– Ты не обиделся? – спросил редактор. – Где достал коньяк? Мировой!

– Приятель прислал из Парижа, – сказал Левон. В Париже у него и в самом деле был друг, который когда-то прислал коньяк. Только тот коньяк давным-давно выпит, а в бутылку он налил армянский, «три звездочки». Левой с нескрываемой тоской посмотрел на его пустую рюмку. – Так ничего, говоришь?

– Да, отличный. А все же ты обиделся.

– Нет, что ты, просто вспомнил кое-что. Понимаешь, в нашей деревне старое кладбище перепахали.

– Перепахали?

– Угу… Земля там хорошая, а потом ведь кладбище заброшенное. Кто помнил его, давно перемерли.

– Грустные вещи говоришь. – Редактор глубже ушел в кресло, втянул в себя папиросный дым и надолго замолчал.

Левой кинул взгляд на часы, включил приемник.

– Послушаем, как наши сыграли в Киеве.

Радио сообщило, что на севере страны дуют ветры – от слабого до умеренного.

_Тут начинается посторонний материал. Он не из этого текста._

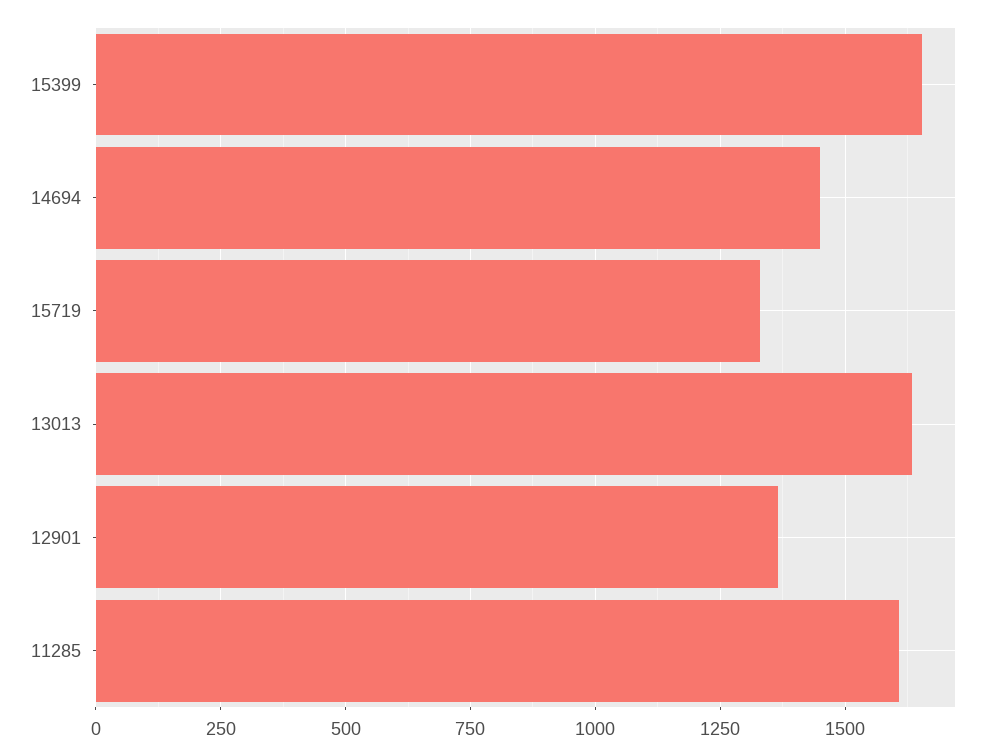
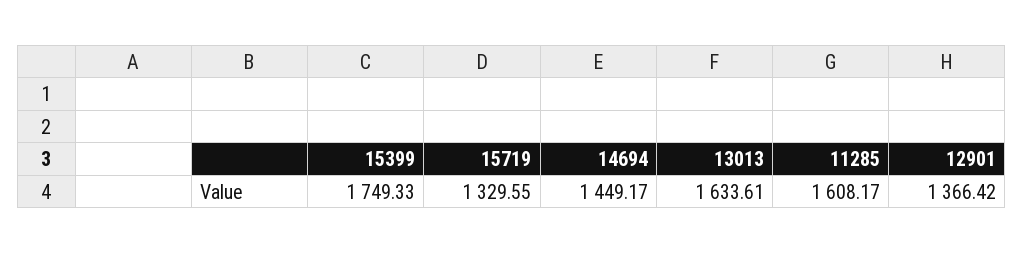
15399: 1650 -> 1749.33

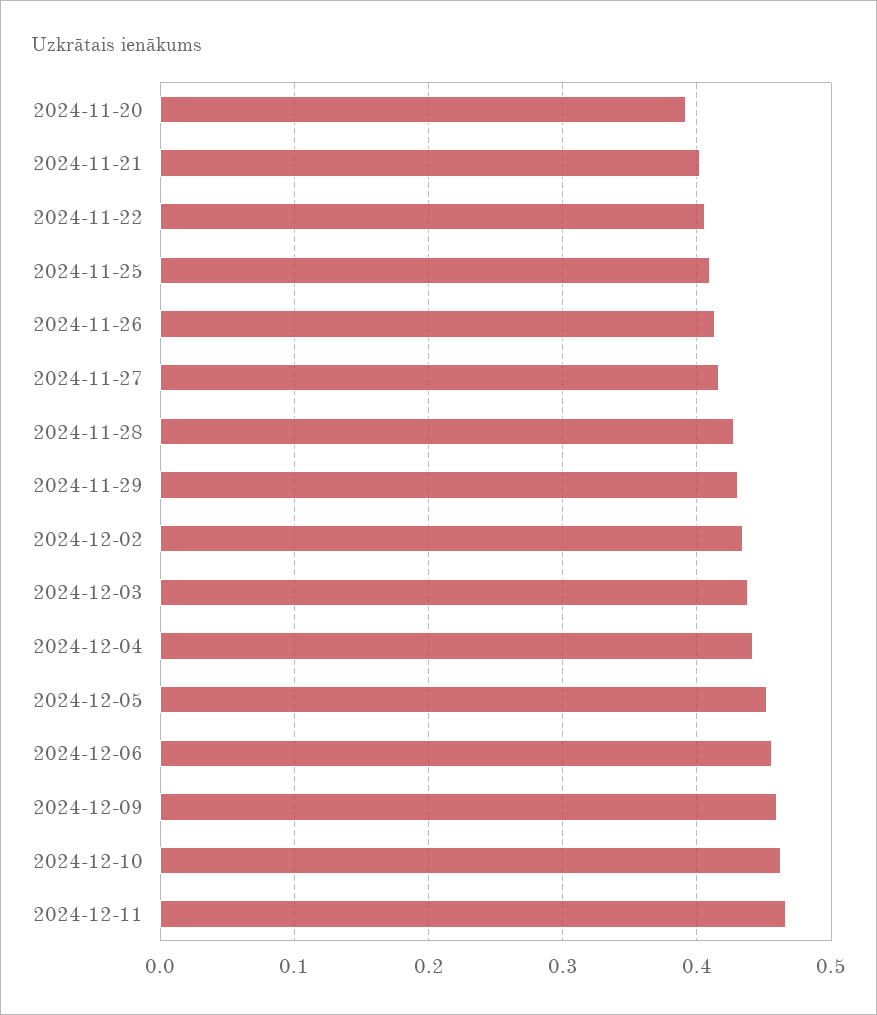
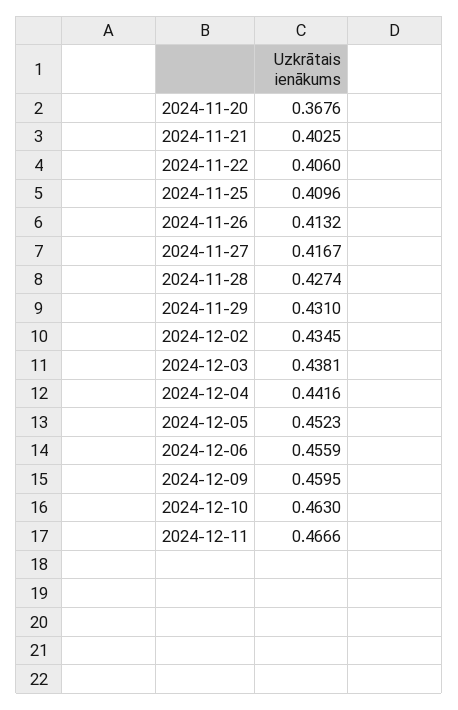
2024-11-20: 0.39 -> 0.3676

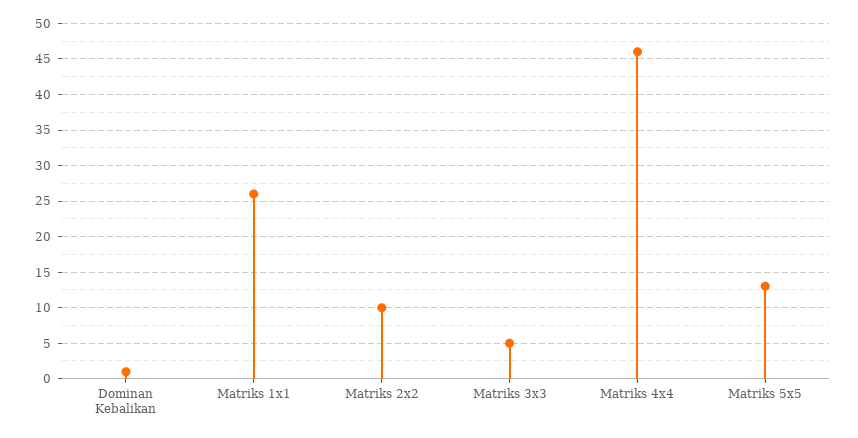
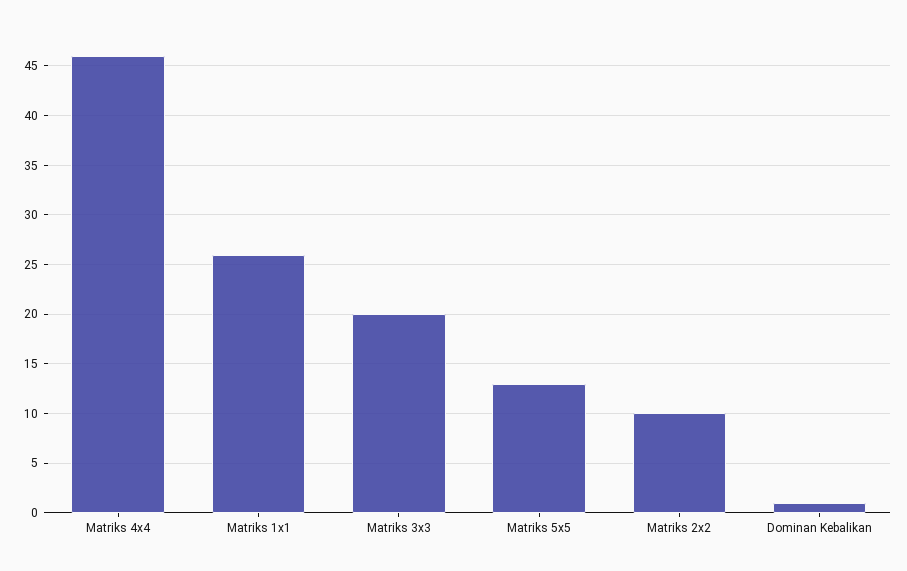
Matriks 3x3: 5 -> 20

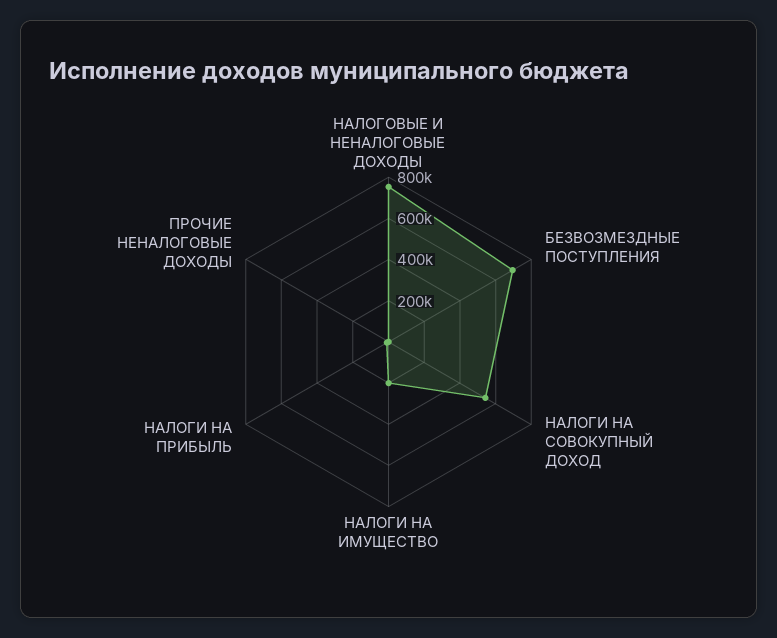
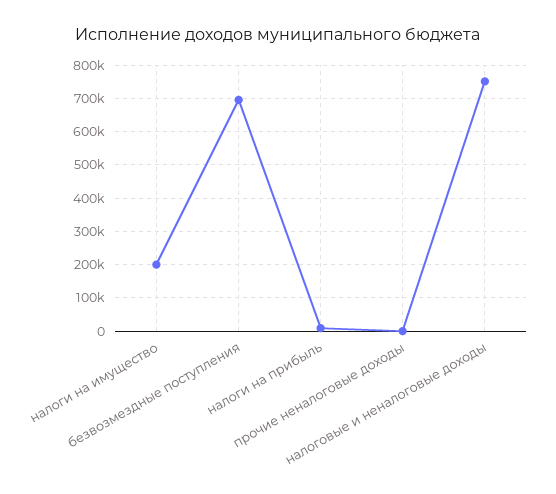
НАЛОГИ НА СОВОКУПНЫЙ ДОХОД: 550000 -> none

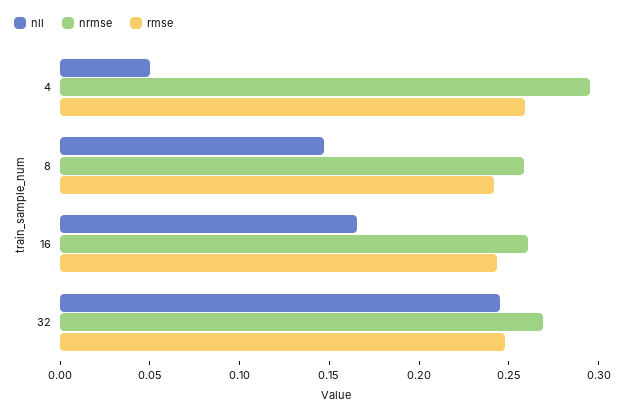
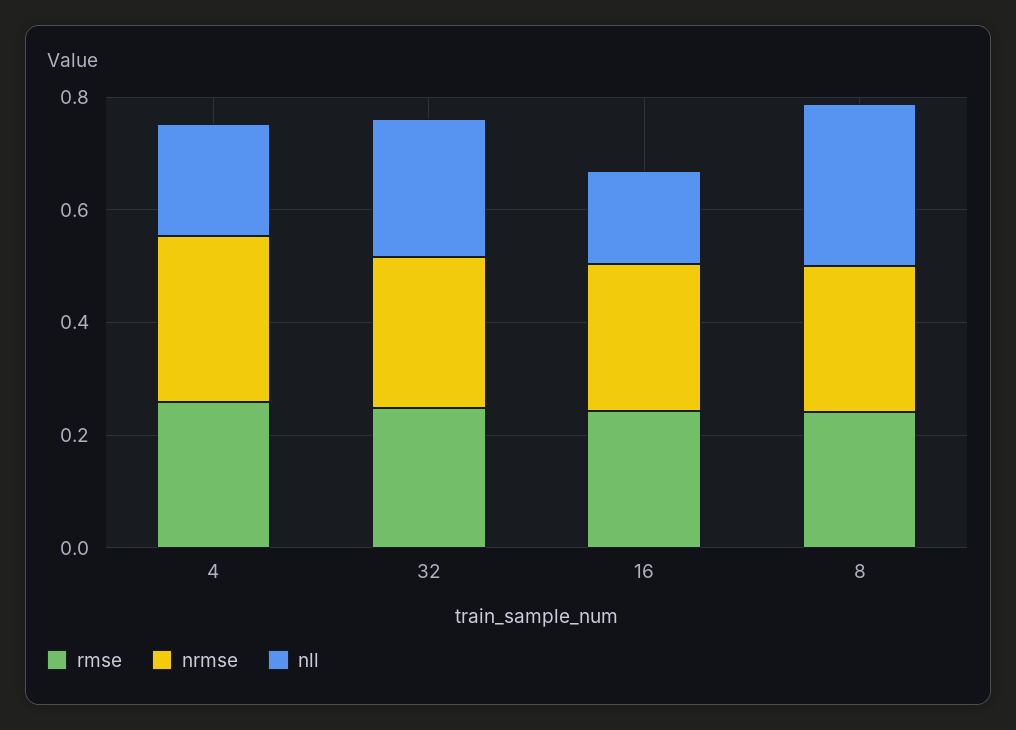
nll, 4: 0.05 -> 0.2
nll, 8: 0.15 -> 0.3

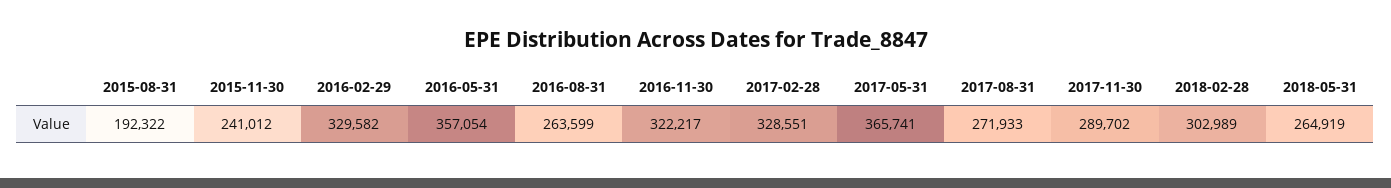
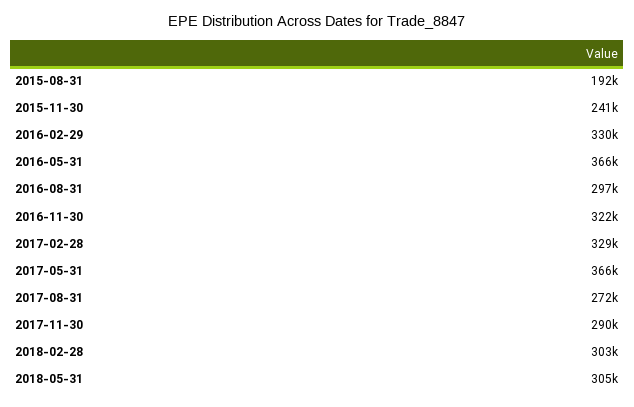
2016-05-31: 357054 -> 366000
2016-08-31: 263599 -> 297000
2018-05-31: 264919 -> 305000

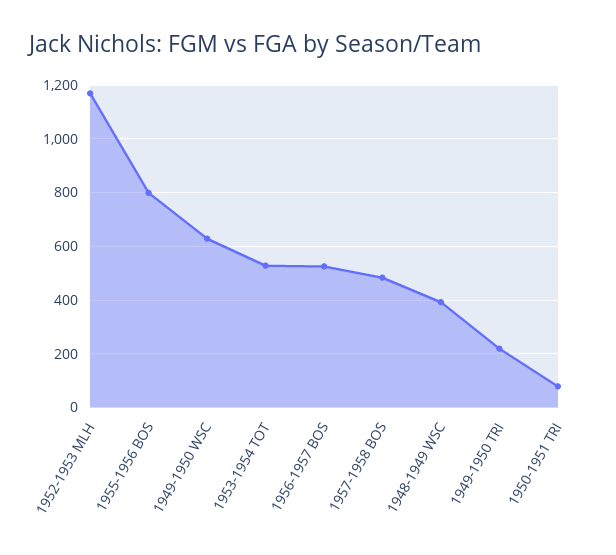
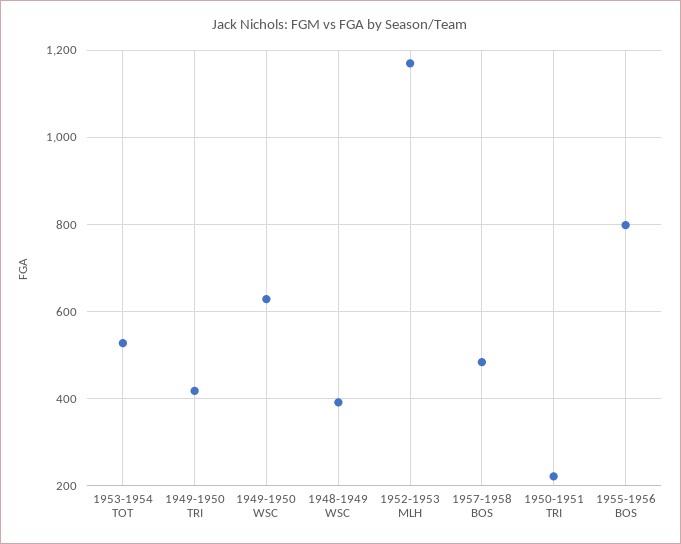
1956-1957 BOS: 525 -> none
1949-1950 TRI: 225 -> 420
1950-1951 TRI: 75 -> 220

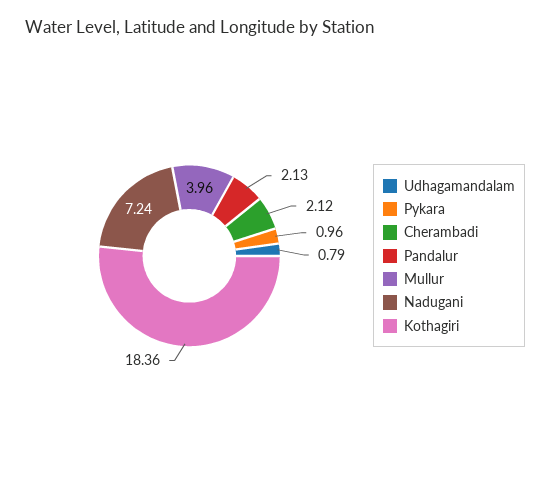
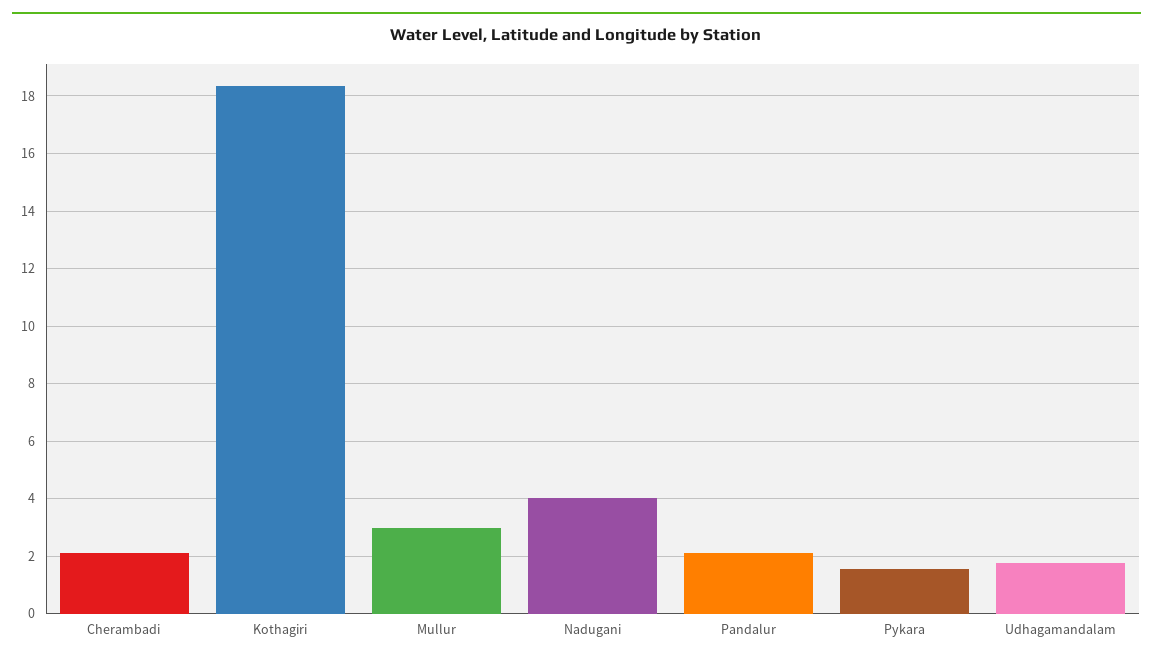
Udhagamandalam: 0.79 -> 1.75
Pykara: 0.96 -> 1.5
Mullur: 3.96 -> 3
Nadugani: 7.24 -> 4

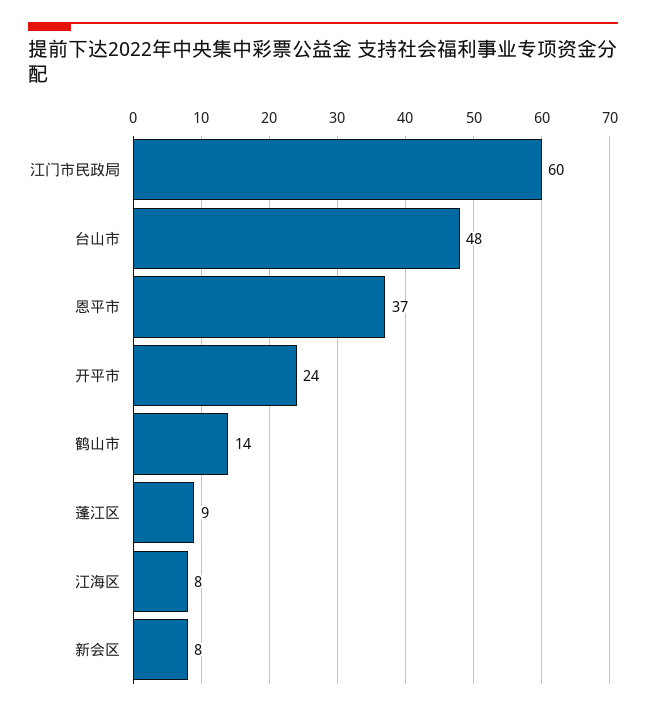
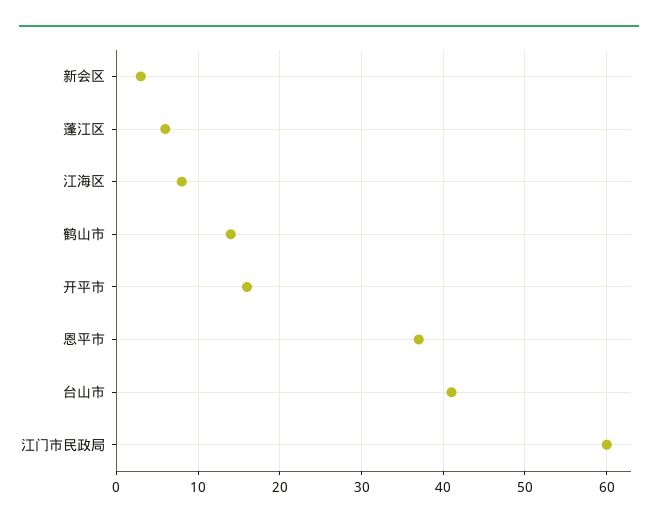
台山市: 48 -> 41
开平市: 24 -> 16
蓬江区: 9 -> 6
新会区: 8 -> 3

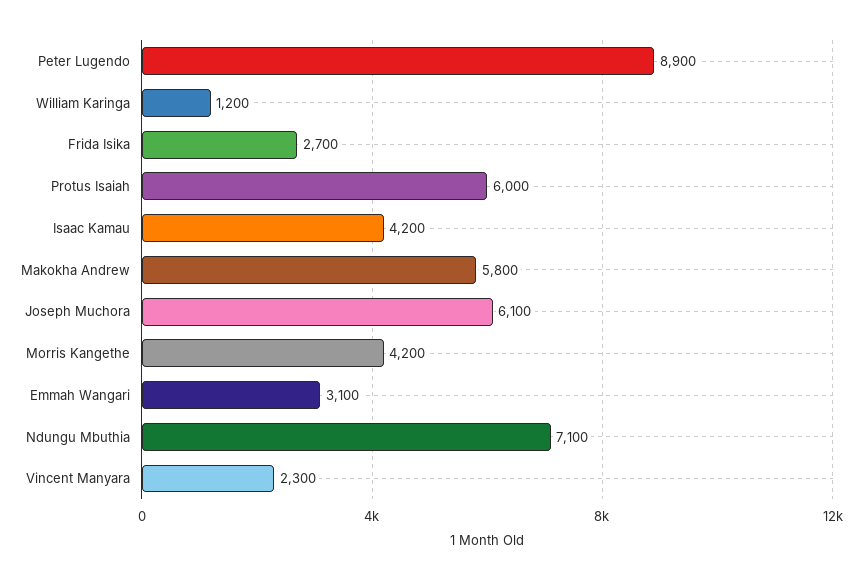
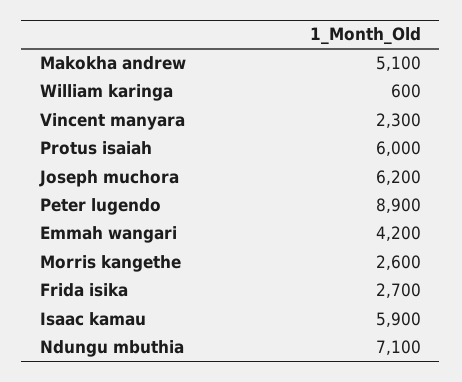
William Karinga: 1200 -> 600
Isaac Kamau: 4200 -> 5900
Makokha Andrew: 5800 -> 5100
Joseph Muchora: 6100 -> 6200
Morris Kangethe: 4200 -> 2600
Emmah Wangari: 3100 -> 4200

– Эх, пропустили передачу!

Редактор все еще размышлял о кладбище, которое перепахали. Когда-нибудь вскопают и его могилу, почем знать? Он одну за другой осушил две рюмки, приятно захмелел, все вопросы отошли в сторону.

– Ты меня не понимаешь, – обратился он к Левону, – называешься писателем, а не чувствуешь, – он был. почти пьян, – по-твоему, я… Не понимаешь, что я войну прошел, многое перевидал, многое…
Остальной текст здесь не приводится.